[Task input Boundary: Start]

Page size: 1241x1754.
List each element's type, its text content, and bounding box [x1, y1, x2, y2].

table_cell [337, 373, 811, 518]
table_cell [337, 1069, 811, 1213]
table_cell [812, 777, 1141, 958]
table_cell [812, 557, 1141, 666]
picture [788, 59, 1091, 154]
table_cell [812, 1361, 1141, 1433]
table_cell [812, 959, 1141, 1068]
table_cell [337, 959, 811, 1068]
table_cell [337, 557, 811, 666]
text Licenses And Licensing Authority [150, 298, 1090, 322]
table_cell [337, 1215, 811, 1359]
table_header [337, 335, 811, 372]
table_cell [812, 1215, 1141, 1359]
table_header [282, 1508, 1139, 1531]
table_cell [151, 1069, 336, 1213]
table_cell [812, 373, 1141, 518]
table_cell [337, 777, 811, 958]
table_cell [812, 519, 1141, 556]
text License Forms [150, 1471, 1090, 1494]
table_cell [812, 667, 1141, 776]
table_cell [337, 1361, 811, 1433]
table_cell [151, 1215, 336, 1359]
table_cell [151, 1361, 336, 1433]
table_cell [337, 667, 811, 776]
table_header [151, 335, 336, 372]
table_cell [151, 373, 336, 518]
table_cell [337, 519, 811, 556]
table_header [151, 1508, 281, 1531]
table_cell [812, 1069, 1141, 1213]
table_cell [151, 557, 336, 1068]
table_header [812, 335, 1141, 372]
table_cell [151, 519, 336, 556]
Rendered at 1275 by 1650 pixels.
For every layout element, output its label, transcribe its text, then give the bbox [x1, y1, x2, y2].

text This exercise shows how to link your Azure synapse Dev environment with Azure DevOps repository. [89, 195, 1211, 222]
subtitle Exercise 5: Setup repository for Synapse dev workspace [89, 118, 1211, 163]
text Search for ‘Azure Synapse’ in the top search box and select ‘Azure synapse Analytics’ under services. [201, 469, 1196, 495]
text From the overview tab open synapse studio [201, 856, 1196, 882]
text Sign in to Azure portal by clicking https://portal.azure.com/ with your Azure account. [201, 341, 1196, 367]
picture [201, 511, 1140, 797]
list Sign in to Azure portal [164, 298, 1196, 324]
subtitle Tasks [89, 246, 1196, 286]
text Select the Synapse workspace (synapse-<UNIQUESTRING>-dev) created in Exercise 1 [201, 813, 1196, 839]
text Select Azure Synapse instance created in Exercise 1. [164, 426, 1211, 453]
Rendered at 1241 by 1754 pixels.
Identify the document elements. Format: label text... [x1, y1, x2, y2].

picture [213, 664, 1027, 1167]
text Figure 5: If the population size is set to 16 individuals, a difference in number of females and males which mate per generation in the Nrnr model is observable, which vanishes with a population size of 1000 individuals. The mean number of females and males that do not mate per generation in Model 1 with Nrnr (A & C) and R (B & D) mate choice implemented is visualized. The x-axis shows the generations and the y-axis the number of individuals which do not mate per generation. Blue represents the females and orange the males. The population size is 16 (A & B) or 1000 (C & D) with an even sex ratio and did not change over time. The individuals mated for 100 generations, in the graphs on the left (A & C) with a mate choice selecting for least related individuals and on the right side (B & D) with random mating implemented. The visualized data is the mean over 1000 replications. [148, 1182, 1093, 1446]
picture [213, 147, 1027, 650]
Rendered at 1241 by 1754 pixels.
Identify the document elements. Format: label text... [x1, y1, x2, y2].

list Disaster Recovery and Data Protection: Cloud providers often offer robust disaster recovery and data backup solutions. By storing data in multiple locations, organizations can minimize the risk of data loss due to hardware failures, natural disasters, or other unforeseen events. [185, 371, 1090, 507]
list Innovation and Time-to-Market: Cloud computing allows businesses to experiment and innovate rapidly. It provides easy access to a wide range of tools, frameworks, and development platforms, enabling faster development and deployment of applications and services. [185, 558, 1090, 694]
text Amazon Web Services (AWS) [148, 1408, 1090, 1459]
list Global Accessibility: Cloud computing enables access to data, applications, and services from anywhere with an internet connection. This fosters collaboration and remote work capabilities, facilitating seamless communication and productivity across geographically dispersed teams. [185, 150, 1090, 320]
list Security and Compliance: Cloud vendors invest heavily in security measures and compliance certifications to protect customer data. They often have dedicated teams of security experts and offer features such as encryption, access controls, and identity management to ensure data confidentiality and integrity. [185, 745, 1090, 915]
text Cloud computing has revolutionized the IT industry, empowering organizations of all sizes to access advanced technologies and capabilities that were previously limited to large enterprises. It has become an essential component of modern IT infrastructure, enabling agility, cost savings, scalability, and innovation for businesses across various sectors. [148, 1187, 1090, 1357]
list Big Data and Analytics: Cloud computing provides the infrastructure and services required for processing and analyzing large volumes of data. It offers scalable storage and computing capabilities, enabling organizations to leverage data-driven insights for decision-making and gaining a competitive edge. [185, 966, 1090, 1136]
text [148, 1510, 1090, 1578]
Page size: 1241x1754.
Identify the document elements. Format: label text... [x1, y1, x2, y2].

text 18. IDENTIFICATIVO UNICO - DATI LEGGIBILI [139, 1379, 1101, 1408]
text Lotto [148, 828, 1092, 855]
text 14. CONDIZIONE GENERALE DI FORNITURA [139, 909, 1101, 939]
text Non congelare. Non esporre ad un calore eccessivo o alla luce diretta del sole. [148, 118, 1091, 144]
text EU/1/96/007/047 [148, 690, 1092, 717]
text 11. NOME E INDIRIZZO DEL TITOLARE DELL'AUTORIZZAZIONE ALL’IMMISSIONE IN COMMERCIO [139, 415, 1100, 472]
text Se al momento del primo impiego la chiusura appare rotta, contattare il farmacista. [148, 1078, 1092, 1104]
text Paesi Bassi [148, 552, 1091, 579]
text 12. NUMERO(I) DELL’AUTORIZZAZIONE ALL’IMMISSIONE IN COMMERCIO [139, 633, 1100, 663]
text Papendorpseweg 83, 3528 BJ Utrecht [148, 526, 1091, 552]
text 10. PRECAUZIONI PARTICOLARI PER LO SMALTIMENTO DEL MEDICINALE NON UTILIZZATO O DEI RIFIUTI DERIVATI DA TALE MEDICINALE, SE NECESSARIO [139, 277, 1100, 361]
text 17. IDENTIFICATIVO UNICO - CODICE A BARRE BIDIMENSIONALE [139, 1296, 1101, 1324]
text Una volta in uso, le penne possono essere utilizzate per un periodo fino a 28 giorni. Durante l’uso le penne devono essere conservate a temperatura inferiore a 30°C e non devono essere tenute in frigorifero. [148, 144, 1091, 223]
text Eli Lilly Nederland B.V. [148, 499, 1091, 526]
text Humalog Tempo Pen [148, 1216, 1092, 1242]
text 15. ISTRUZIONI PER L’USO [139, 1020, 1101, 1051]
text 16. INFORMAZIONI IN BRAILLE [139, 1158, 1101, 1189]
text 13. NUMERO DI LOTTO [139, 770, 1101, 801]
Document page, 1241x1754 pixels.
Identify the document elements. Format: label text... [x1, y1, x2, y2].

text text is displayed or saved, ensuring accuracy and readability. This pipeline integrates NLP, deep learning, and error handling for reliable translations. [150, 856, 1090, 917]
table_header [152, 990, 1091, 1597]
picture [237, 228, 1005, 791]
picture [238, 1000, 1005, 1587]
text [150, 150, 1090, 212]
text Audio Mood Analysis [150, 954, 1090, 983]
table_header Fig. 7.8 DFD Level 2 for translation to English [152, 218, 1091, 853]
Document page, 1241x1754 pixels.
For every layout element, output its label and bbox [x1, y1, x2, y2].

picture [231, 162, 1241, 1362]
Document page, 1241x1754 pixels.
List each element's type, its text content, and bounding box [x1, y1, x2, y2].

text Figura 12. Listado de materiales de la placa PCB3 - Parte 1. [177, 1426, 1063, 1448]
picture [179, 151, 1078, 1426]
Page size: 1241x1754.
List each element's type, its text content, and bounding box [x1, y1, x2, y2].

[Task input Boundary: End]

◆ Activity
Reproduce exactly, and only, the lines from the start of the entries through the one that contains "table_cell [337, 1361, 811, 1433]".

◆ Your response
Page size: 1241x1754.
List each element's type, its text content, and bounding box [x1, y1, x2, y2].

table_cell [337, 373, 811, 518]
table_cell [337, 1069, 811, 1213]
table_cell [812, 777, 1141, 958]
table_cell [812, 557, 1141, 666]
picture [788, 59, 1091, 154]
table_cell [812, 1361, 1141, 1433]
table_cell [812, 959, 1141, 1068]
table_cell [337, 959, 811, 1068]
table_cell [337, 557, 811, 666]
text Licenses And Licensing Authority [150, 298, 1090, 322]
table_cell [337, 1215, 811, 1359]
table_header [337, 335, 811, 372]
table_cell [812, 1215, 1141, 1359]
table_header [282, 1508, 1139, 1531]
table_cell [151, 1069, 336, 1213]
table_cell [812, 373, 1141, 518]
table_cell [337, 777, 811, 958]
table_cell [812, 519, 1141, 556]
text License Forms [150, 1471, 1090, 1494]
table_cell [812, 667, 1141, 776]
table_cell [337, 1361, 811, 1433]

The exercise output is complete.